Ramona nodded. “He is on his way.” And as if the words had the power to summon him, Dr. Latorre entered the room. One look at his patient, and the younger man’s cheerful look vanished. He seemed to see what Camila had seen in her father’s face.
“What happened, Don Pancho?” Dr. Latorre asked, hurriedly unbuttoning the old man’s collar. Before Pancho could answer, Dr. Latorre silenced him with a dip of his head, so he could listen closely to the stethoscope’s report.
It turned out that Pancho had indeed climbed a chair in search of a book, but the fall had come when he was walking back to his chair to read it. He was about to sit down when he felt as if someone had struck him in the chest. “With every intention of knocking me over,” her father said peevishly as if reporting some bully’s misbehavior.
Dr. Latorre had filled a syringe from a small vial. After the injection of morphine, Pancho seemed to relax and some color returned to his face. Pimpa and Mon left the room to make the phone calls Pancho insisted they make to his sons in Havana with the news. For a few minutes, the doctor and patient discussed his symptoms. Suddenly, Pancho put his hand to his heart with a look of surprise on his face, as if that bully had belted him again!
Dr. Latorre rushed forward, listening again for a heartbeat. He leaned closer and closer as if he were hearing a sound withdrawing further and further from him. Finally, he took his stethescope away from his ears and looked down at Camila. “I’m sorry,” he said simply, as if he could not bring himself to tell her that her father was dead.

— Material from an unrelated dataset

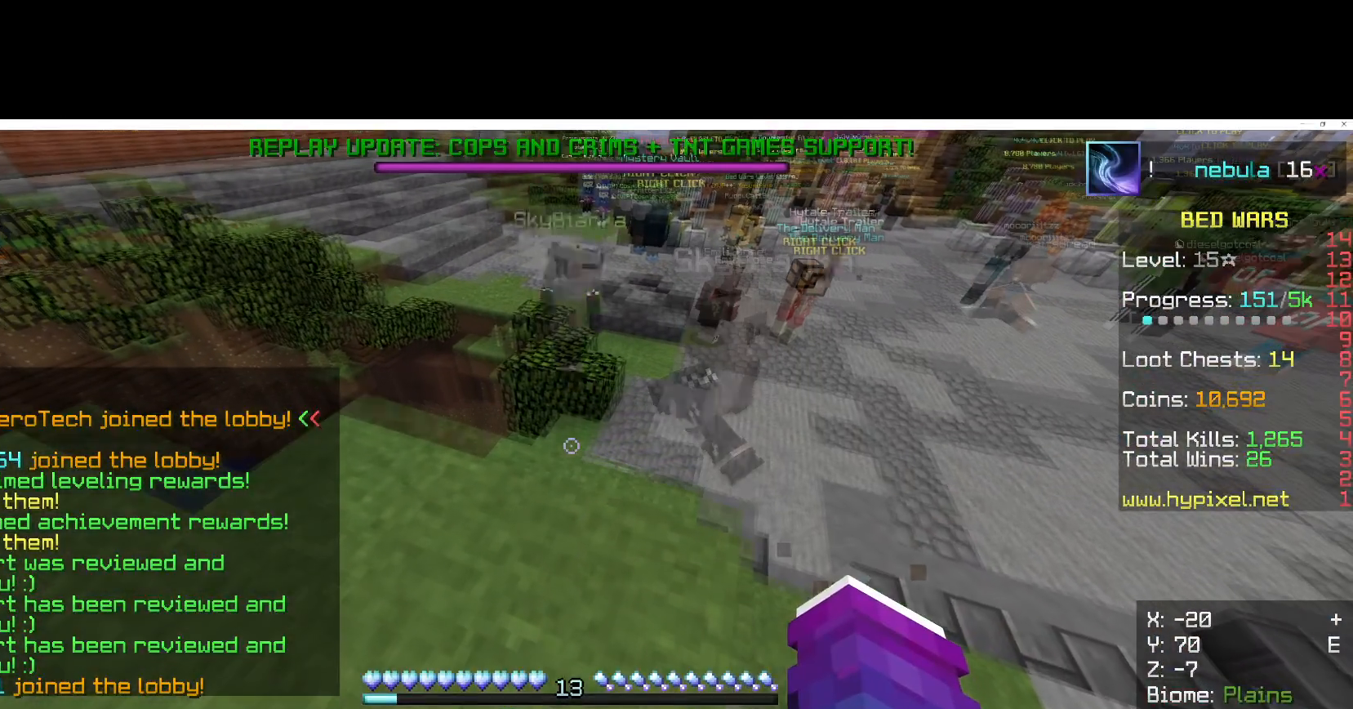
{"keys": [], "mouse": [], "events": [[33, "w", "up"]]}
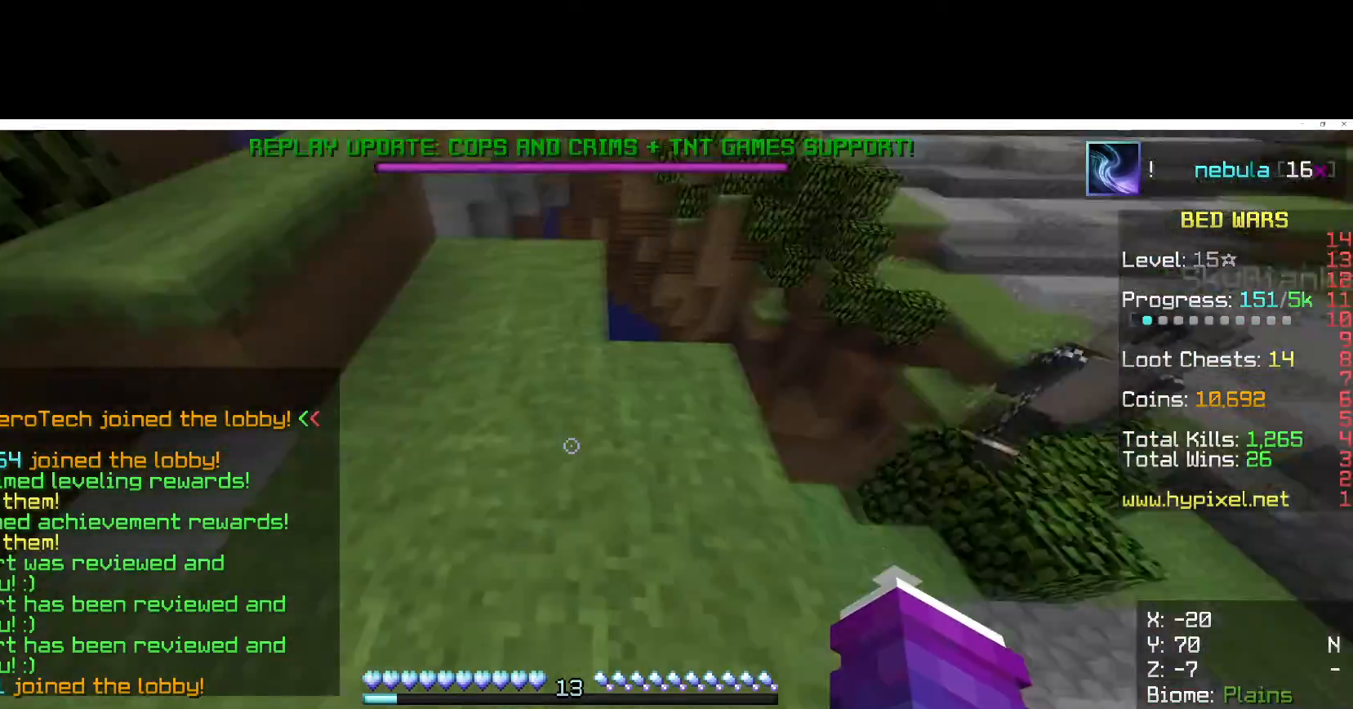
{"keys": ["a", "w"], "mouse": [], "events": [[233, "w", "down"], [400, "a", "down"]]}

She did not react at all. She felt numb, as if she herself had been dealt a great blow and was unsure whether she would be able to get up. She was still kneeling when Dr. Latorre left the room. She heard her aunts sobbing as they redialed the numbers they had just dialed to reinform their nephews in Havana. She looked up at Pancho, thinking how odd it was that she had lost her father and felt nothing. He seemed alive, the e
yes half opened, the lips still moist with saliva, the white hair on his head blowing a little from a breeze coming through the window. “Papancho?” she whispered, shaking his arm to wake him.

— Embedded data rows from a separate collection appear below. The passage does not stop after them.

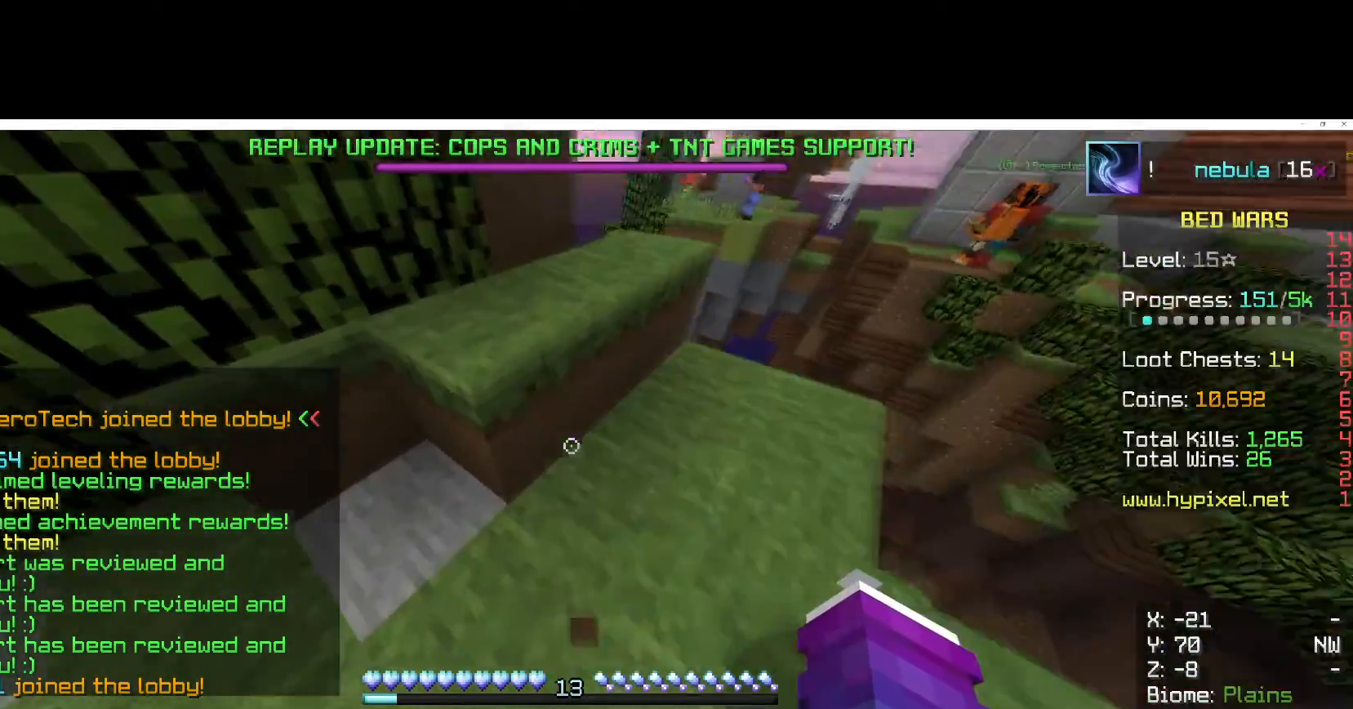
{"keys": ["w"], "mouse": [], "events": [[117, "a", "up"]]}
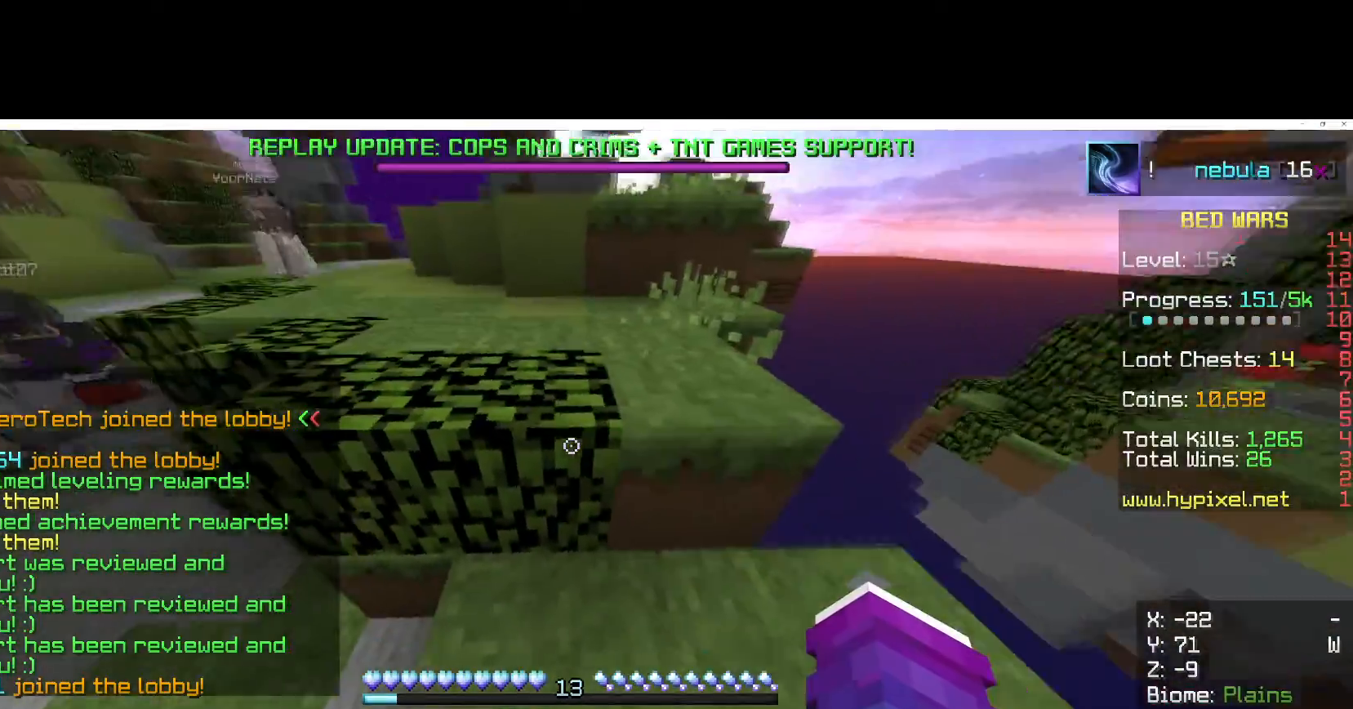
{"keys": ["w"], "mouse": [], "events": [[33, "a", "down"], [283, "a", "up"]]}
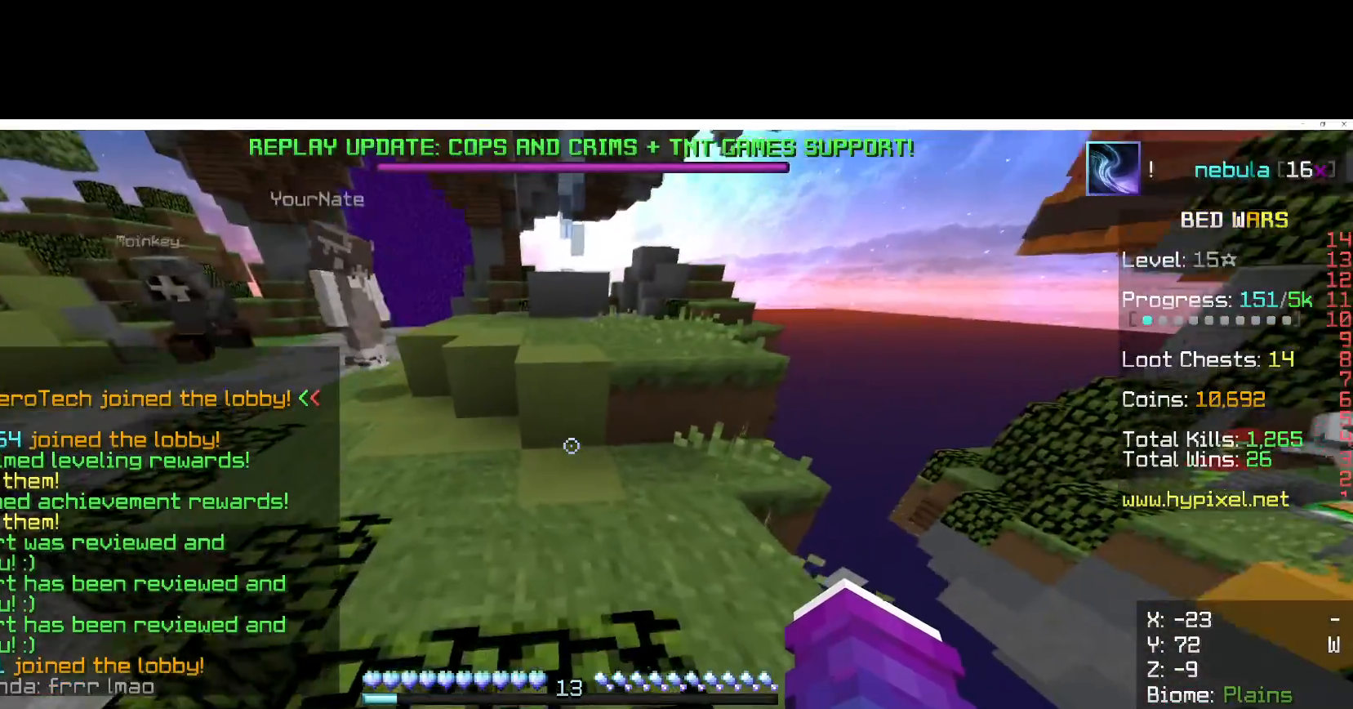
{"keys": ["d", "w"], "mouse": [], "events": [[450, "d", "down"]]}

She looked around the room as if for help, and that was when she saw the book that her father had retrieved from the shelf before feeling ill. It was a copy of her mother’s poems, fallen face down, so that several pages were folded over, making it impossible to tell which of her mother’s poems her father had sought on his last afternoon in this world.
She picked up the book and straightened the pages. Before putting it back up on the shelf, she turned to the last poem. She could still make out the erased pencil marks where she had once adjusted her mother’s words. Then she turned to the poem her mother had written when her own father died, “¡Padre mío!” and her numbness broke, and her eyes filled with tears.
BY THEIR THIRD SESSION, Domingo reports that he has begun work on the bust. He has explained how he sculpts from sketches, not from the live model. “If someone is in the room, I cannot g-g-give myself to the s-s-stone.” He makes sculpting sound like some private act of lovemaking.
“But I will n-n-need s-s-some more sessions with you,” he explains. It has taken a while for her father’s face to come through.
“I am very busy with my own work right now,” she hesitates. Work is how she describes her Lyceum activities to her old aunts when they ask where she is going as she leaves the house. After the funeral, she gave up the rental in Santiago and moved the whole household with her to Havana, leaving the animals behind. Two monkeys, a parrot, a pony, and a dozen ducks were gifts to the local park. Little Ricardo Repilado talked his mother into letting him keep Coco’s great-great-great-granddaughter.
The move has not been easy on the old aunts. They are still dazed by the change. They cling to her at the door. They have been listening to the radio. There are raids and roundups and all kinds of horrible things going on out there. Can’t she stay? Camila thinks of them as family sirens, luring her back to the greater danger, a closed-down life at home. “I’ll be fine,” she promises.